Passionnée depuis mon adolescence par Lautréamont, Rimbaud, Artaud, tous ces poètes-médiums connectés sur des fréquences d’infini et d’absolu, tous ces « voyants » qui ont eu la prescience d’un « autre monde », je ne pouvais qu’être sensible à cette matrice textuelle hindoue. Le sanskrit est la langue de tous les textes sacrés qui forment un corpus colossal, absolument fascinant, qu’une vie entière d’études ne saurait épuiser. Gorgés de sentences et d’aphorismes, de formules-foudres de nature poétique, ces textes mettent par ailleurs en jeu la puissance et l’ardeur de la parole, déesse à part entière qui prime parfois sur les autres dieux dans les cérémonies de sacrifice. Malgré la transformation progressive du globe en ce « petit monde blême et plat » dont parle Rimbaud, malgré cette abrasion progressive de la Terre, cette sécularisation qui sévit partout et tout autant dans l’Inde « globalisée », cette tradition immémoriale est toujours vivante.

Votre récit est traversé par plusieurs morts, et vous établissez une corrélation entre deuils et spiritualité.

En effet, il ne s’agit pas d’un livre sur la mort mais sur les morts d’êtres aimés comme vecteurs d’initiation par l’amour. Si la mort est toujours un scandale, il est vrai que la disparition de ceux que j’évoque m’a ouverte et transformée à chacune des décennies de mon existence dans le sens d’un approfondissement spirituel, mais aussi pour des raisons particulières à ce « tropisme hindou » dont j’entendais parler depuis mon enfance, dans ma famille, et auquel j’ai longtemps résisté. Or pour les Hindous, la mort est une autre naissance. Elle est la continuation de la vie sous une autre forme. La mort n’est qu’une parenthèse minuscule dans un cycle cosmique sans fin de naissances successives, ce qui permet forcément de relativiser son propre chagrin. Je n’ai aucune certitude sur la réincarnation et je préfère, en général, laisser ce genre de questions ouvertes plutôt que fermées… mais après tout le concept de réincarnation est-il moins absurde – ou tout aussi déraisonnable – que celui de résurrection ?

Votre récit évoque aussi l’ambiance littéraire des années 80. Quel est votre regard sur celle d’aujourd’hui, et notamment sur l’autofiction qui semble occulter tout le paysage éditorial ?

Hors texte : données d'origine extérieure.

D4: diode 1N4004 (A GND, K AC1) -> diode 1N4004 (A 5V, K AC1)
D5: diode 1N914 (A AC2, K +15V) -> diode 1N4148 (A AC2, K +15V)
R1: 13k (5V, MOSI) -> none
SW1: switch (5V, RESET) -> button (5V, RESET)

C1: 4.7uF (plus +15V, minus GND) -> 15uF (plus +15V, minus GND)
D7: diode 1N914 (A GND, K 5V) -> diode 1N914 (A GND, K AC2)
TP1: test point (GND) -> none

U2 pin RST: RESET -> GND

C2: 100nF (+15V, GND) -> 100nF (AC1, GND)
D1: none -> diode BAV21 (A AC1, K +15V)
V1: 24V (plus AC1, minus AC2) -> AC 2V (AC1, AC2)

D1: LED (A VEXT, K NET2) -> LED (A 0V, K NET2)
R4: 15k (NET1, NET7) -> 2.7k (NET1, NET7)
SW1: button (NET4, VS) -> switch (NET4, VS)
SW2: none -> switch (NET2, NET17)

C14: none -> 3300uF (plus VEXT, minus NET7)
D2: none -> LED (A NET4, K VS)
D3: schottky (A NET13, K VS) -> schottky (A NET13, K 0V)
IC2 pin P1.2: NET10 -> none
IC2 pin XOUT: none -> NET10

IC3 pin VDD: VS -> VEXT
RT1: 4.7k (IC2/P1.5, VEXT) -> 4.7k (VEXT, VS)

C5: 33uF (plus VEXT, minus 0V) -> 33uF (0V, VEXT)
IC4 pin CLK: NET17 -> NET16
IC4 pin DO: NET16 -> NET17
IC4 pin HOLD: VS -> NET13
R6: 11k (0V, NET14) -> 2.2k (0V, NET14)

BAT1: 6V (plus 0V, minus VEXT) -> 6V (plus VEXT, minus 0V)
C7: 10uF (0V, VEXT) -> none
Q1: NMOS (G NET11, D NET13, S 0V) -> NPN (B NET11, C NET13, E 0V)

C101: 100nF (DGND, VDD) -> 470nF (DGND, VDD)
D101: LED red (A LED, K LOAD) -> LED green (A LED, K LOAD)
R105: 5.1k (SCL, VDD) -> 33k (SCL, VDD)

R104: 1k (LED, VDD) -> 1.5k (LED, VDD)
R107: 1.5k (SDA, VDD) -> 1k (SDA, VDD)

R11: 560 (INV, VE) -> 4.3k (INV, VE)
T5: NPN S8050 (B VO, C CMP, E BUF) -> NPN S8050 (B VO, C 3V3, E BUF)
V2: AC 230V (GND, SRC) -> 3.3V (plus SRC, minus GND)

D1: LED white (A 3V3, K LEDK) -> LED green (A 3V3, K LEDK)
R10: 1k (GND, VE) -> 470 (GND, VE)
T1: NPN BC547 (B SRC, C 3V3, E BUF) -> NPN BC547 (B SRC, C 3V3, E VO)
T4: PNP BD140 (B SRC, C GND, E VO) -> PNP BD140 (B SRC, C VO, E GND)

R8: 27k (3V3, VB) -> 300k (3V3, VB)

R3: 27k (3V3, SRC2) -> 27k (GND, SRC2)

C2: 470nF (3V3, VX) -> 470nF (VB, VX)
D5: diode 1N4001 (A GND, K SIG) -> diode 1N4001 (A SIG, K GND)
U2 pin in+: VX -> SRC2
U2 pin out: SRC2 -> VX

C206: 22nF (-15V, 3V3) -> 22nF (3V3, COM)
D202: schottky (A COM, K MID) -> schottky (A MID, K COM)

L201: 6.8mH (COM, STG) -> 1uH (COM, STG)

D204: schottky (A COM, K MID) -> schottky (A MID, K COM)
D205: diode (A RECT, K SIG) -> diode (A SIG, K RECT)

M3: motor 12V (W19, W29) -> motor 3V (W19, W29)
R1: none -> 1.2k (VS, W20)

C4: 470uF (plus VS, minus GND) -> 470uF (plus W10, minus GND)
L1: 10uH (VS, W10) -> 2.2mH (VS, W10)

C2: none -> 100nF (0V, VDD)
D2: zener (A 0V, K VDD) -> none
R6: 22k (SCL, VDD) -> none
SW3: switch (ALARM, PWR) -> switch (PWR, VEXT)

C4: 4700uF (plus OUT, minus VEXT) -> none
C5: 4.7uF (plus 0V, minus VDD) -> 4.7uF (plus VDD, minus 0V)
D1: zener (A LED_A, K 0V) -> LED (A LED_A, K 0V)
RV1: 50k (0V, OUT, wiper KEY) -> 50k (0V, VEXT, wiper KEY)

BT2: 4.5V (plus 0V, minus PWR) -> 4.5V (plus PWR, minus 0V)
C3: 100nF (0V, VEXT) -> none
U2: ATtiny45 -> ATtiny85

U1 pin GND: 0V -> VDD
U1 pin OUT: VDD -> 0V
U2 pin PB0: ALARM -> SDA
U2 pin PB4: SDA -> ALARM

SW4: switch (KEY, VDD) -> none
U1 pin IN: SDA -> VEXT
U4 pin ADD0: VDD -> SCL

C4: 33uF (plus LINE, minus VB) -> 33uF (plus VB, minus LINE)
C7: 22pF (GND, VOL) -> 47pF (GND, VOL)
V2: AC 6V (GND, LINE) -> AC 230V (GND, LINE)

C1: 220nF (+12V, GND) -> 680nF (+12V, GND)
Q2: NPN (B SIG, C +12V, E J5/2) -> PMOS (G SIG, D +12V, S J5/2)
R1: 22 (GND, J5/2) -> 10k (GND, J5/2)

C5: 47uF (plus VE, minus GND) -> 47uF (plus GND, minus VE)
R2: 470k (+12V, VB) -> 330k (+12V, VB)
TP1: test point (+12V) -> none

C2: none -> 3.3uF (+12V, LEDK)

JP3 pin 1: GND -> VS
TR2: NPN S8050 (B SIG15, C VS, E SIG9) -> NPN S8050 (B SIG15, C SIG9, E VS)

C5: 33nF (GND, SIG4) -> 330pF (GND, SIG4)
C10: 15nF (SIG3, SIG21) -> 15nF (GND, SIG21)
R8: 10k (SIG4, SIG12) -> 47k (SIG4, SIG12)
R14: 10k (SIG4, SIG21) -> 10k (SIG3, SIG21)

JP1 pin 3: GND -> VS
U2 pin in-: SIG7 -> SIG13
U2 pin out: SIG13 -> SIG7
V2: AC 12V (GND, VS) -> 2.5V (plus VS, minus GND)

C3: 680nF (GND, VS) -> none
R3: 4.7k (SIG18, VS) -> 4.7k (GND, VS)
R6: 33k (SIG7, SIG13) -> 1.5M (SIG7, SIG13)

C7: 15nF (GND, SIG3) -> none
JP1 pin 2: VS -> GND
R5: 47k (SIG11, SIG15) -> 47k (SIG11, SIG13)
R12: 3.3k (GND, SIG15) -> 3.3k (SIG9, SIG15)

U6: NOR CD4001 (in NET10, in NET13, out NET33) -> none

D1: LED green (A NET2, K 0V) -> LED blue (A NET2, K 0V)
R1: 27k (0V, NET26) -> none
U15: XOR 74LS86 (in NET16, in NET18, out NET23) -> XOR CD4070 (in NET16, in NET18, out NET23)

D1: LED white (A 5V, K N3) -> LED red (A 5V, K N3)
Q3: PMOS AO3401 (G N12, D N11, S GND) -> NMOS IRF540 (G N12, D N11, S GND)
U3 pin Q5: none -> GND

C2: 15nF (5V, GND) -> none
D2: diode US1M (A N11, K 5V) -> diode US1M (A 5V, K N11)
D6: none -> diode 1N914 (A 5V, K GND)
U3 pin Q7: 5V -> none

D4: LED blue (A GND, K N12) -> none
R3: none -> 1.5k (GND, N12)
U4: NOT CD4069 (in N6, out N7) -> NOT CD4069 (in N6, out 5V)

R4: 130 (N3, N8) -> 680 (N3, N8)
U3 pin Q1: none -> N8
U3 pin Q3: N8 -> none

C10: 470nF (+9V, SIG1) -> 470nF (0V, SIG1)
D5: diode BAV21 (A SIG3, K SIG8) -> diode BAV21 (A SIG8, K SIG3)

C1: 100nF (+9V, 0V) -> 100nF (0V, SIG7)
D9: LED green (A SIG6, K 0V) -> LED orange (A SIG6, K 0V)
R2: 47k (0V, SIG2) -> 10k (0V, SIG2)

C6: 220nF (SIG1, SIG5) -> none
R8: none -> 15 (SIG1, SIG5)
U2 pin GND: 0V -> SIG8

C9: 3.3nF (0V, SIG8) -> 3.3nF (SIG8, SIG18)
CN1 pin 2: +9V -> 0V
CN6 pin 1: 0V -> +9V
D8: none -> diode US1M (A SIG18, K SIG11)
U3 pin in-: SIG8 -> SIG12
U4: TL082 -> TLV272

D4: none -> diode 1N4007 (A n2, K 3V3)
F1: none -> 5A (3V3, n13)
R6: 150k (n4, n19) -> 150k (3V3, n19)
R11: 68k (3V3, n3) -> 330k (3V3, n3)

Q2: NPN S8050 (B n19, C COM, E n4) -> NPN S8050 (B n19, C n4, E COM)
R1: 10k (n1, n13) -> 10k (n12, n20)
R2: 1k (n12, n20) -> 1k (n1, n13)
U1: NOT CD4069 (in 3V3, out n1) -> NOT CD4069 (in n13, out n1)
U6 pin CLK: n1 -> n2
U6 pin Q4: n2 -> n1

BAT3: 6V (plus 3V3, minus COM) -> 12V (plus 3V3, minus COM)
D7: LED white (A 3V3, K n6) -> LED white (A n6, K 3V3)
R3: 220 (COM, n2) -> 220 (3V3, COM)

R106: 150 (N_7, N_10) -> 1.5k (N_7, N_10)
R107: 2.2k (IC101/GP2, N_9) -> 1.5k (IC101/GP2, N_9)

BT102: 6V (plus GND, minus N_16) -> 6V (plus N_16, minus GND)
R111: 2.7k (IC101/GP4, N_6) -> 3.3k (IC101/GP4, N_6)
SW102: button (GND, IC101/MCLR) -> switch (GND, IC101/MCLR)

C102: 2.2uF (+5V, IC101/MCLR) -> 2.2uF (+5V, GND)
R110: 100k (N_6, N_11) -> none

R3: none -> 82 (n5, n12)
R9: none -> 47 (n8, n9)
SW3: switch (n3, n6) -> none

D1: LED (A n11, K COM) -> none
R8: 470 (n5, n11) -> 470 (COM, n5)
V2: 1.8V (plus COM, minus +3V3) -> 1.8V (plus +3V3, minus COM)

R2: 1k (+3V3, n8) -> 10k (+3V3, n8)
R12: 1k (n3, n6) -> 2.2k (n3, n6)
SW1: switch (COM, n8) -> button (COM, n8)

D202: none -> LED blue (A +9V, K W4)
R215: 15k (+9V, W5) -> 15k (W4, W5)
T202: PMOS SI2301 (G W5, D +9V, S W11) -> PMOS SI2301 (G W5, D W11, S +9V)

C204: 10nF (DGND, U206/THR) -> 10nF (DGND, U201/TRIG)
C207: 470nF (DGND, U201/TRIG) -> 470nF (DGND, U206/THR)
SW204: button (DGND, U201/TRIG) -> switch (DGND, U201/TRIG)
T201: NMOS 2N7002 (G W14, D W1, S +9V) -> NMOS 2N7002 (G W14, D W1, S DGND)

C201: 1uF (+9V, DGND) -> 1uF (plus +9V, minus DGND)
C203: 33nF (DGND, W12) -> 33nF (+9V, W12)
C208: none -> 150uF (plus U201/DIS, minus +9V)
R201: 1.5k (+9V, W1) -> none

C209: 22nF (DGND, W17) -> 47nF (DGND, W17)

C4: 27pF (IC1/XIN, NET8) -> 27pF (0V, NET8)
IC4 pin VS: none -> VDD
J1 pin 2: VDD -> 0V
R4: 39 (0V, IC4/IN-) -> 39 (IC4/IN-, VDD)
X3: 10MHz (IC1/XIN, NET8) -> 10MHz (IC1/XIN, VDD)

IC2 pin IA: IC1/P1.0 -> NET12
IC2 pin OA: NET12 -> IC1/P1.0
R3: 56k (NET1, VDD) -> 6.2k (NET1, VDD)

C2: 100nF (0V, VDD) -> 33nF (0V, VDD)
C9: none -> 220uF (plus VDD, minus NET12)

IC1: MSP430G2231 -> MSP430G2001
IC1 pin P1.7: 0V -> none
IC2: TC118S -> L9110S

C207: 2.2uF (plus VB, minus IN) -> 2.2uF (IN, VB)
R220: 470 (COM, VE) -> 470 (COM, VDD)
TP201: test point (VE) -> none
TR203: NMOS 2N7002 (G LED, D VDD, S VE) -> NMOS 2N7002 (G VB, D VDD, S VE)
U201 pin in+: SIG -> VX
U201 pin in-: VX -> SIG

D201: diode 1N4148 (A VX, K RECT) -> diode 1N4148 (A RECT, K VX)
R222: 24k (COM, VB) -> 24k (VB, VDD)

La question de la prépondérance de l’autofiction tient à la désaffection pour le « roman romanesque » à partir du moment où il est constamment dépassé par la réalité. Par ailleurs, me frappe aussi l’importance en France de l’exo-fiction, genre des fausses biographies subjectives qui tentent d’approcher des personnages historiques avec des biais inédits, mais qui maquillent sans doute ce manque d’expérience amoureuse, historique, politique, des écrivains contemporains. Lorsqu’on vit du matin au soir dans la caisse de résonance du monde digital, des réseaux et des écrans, forcément une grande part de l’expérience intime de sa propre histoire est escamotée. Certains se mettent à voyager pour se sentir éprouver du nouveau, de nouvelles sensations et écrivent des livres en rapport. D’autres explorent la perte et le deuil.  Qui ne sera pas frappé, en cette rentrée, par le nombre de livres parus sur la mort d’un père ou d’une mère ?  Comme si ce « comble du réel » que représente toute mort était la seule expérience digne de faire face à la déréalisation, la falsification de la réalité, la post-vérité et la post-Histoire.